═════ DATA EXTRACT

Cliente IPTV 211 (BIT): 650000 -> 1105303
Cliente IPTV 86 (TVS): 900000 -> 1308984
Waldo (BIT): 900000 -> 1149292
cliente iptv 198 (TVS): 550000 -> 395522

══════════
═════ DATA EXTRACT

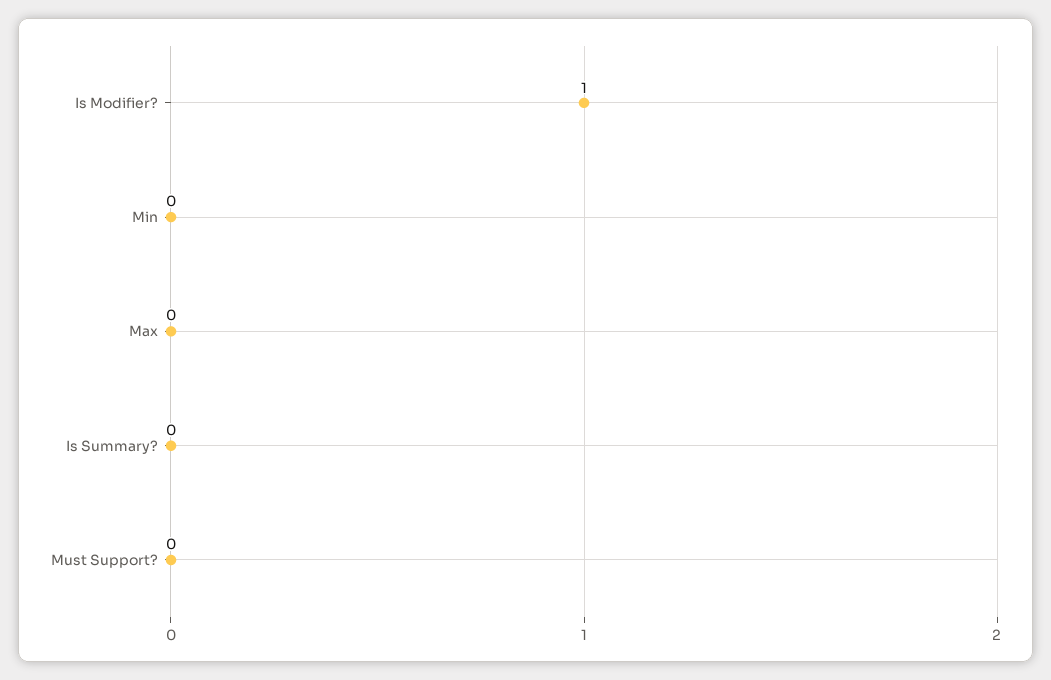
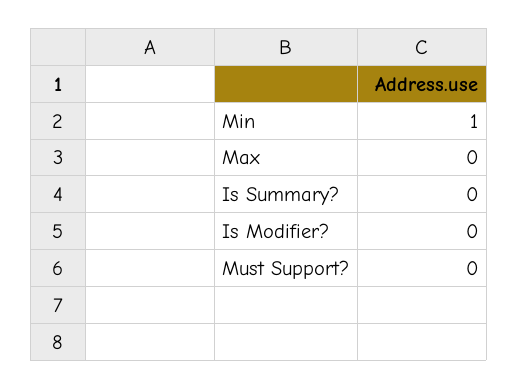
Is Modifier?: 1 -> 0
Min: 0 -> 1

══════════
═════ DATA EXTRACT

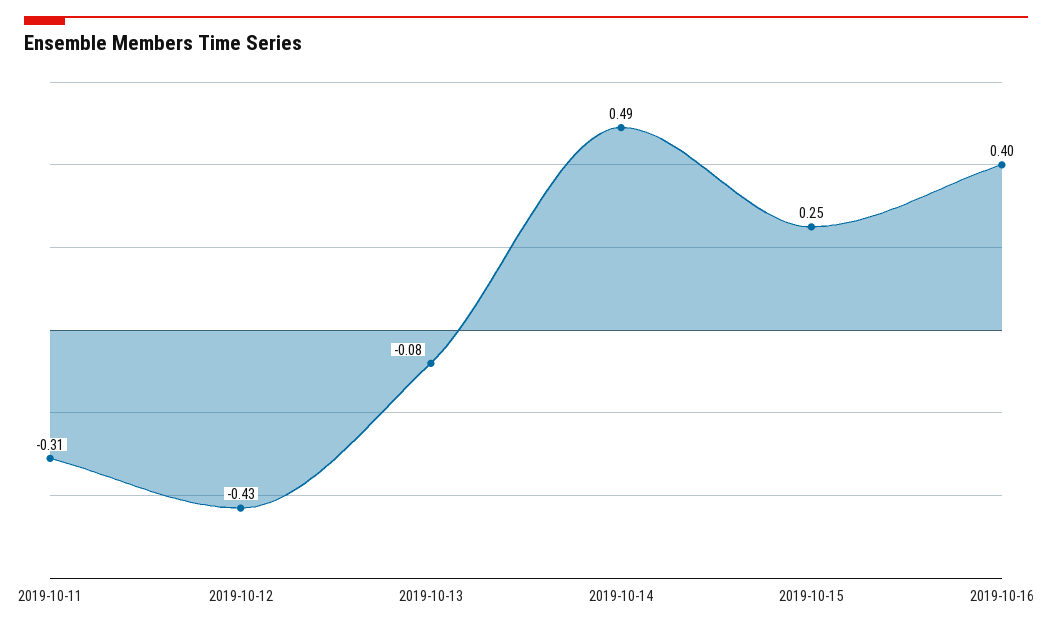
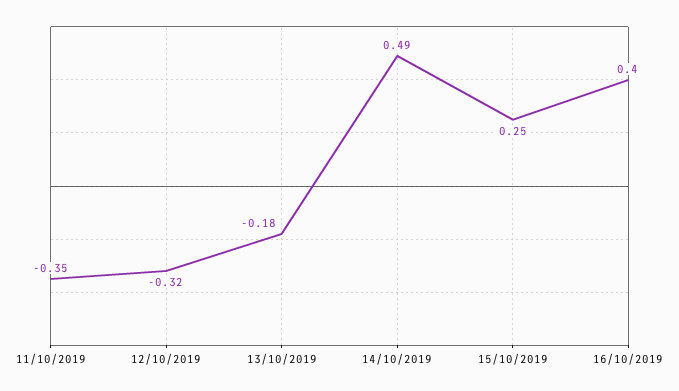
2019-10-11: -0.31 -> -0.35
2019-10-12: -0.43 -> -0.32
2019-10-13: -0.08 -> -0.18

══════════

• TASK
Within the material above, extract exactly the lines that start at the line containing "Cliente IPTV 86 (TVS): 900000 -> 1308984" and stop after the line containing "cliente iptv 198 (TVS): 550000 -> 395522", and only those.

• ANSWER TO THIS TASK
Cliente IPTV 86 (TVS): 900000 -> 1308984
Waldo (BIT): 900000 -> 1149292
cliente iptv 198 (TVS): 550000 -> 395522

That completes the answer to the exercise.